Jesse Aronson

Paper: Project Management for R&D and Innovation

Abstract: Research and development (R&D) efforts differ from traditional projects in a number of ways. The outcome of the project and the steps to get there may be ill-defined, visionary, or even un-achievable. The desired result of R&D may be increased knowledge, a design or prototype, or a new product, and different stakeholders may have fundamentally different visions of the what form that result should take. As a result of these characteristics, scope and risk have to be considered differently in research and development than in traditional projects. Similar considerations hold true for other aspects of R&D including personnel, schedule, budget and stakeholder management. These characteristics make R&D a distinctive kind of project, and success requires techniques which are distinctly different from traditional project management. This paper presents an R&D Project Management methodology honed over years of real-world experience, and presents ideas that can be useful in more typical projects as well.

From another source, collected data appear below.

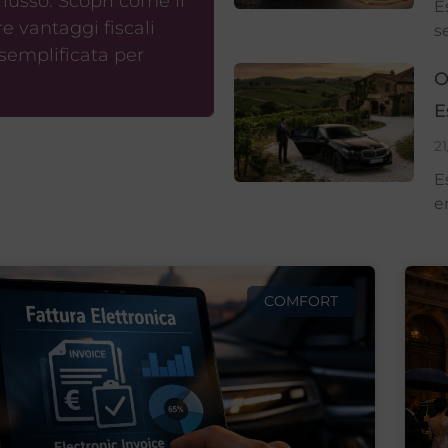
 lusso. Scopri come il
E
e vantaggi fiscali
se
 semplificata per
O
E
2
E
e
COMFORT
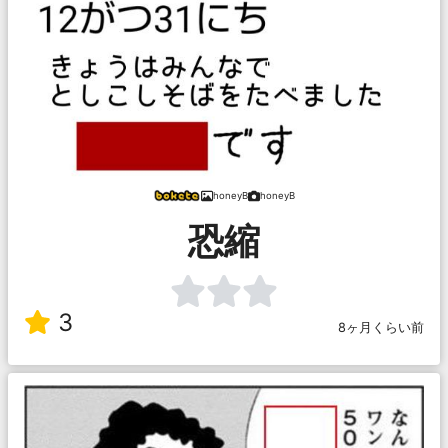
honeyB
honeyB
恐縮
3
8ヶ月くらい前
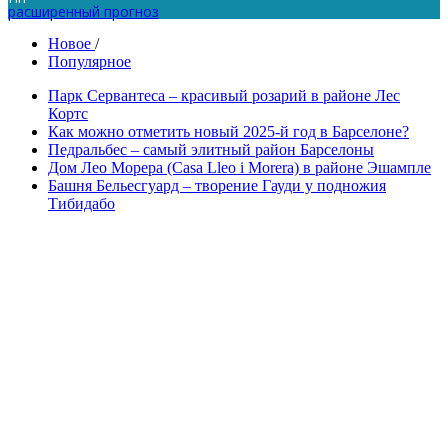
расширенный прогноз
Новое
/
Популярное
Парк Сервантеса – красивый розарий в районе Лес
Кортс
Как можно отметить новый 2025-й год в Барселоне?
Педральбес – самый элитный район Барселоны
Дом Лео Морера (Casa Lleo i Morera) в районе Эшампле
Башня Бельесгуард – творение Гауди у подножия
Тибидабо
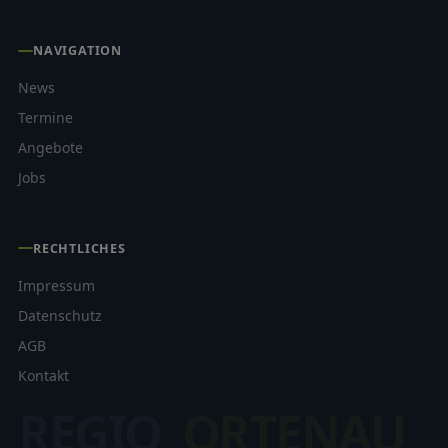
NAVIGATION
News
Termine
Angebote
Jobs
RECHTLICHES
Impressum
Datenschutz
AGB
Kontakt
REGIO
ORTENAU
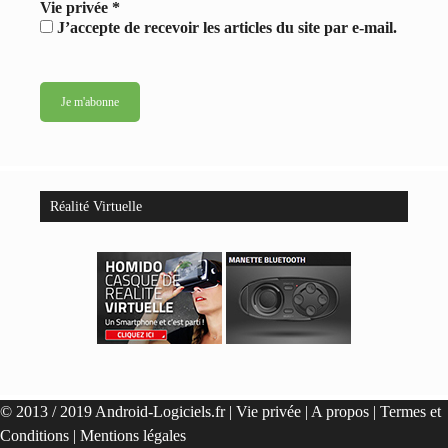
Vie privée
*
J’accepte de recevoir les articles du site par e-mail.
Réalité Virtuelle
© 2013 / 2019 Android-Logiciels.fr |
Vie privée
|
A propos
|
Termes et
Conditions
|
Mentions légales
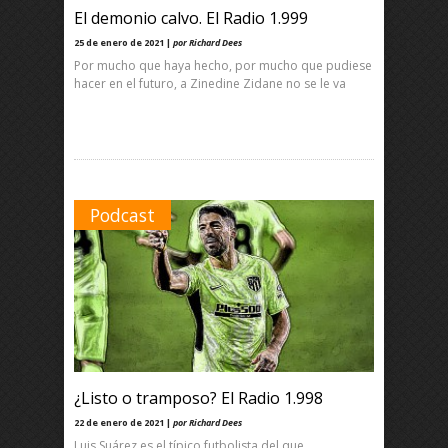
El demonio calvo. El Radio 1.999
25 de enero de 2021 |
por Richard Dees
Por mucho que haya hecho, por mucho que pudiese
hacer en el futuro, a Zinedine Zidane no se le va
Podcast
¿Listo o tramposo? El Radio 1.998
22 de enero de 2021 |
por Richard Dees
Luis Suárez es el típico futbolista del que,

Biography: Jesse Aronson is currently employed by Leidos Biomedical Research, serving as Director of the Data Science and IT Project Management Office at the Frederick National Laboratory for Cancer Research. He has over thirty years of project management experience in the government science and technology space, working with organizations including NASA, DARPA, NIH, and DHS S&T. He has also managed technology scouting and solution architecture efforts, both at Virginia’s Center for Innovative Technology and at SAIC, where as a technology Vice President he headed the company’s enterprise solution center.

Mr. Aronson holds a B.E. in Electrical Engineering from The Cooper Union and an M.S. in Electrical Engineering from NYU Polytechnic Institute of New York.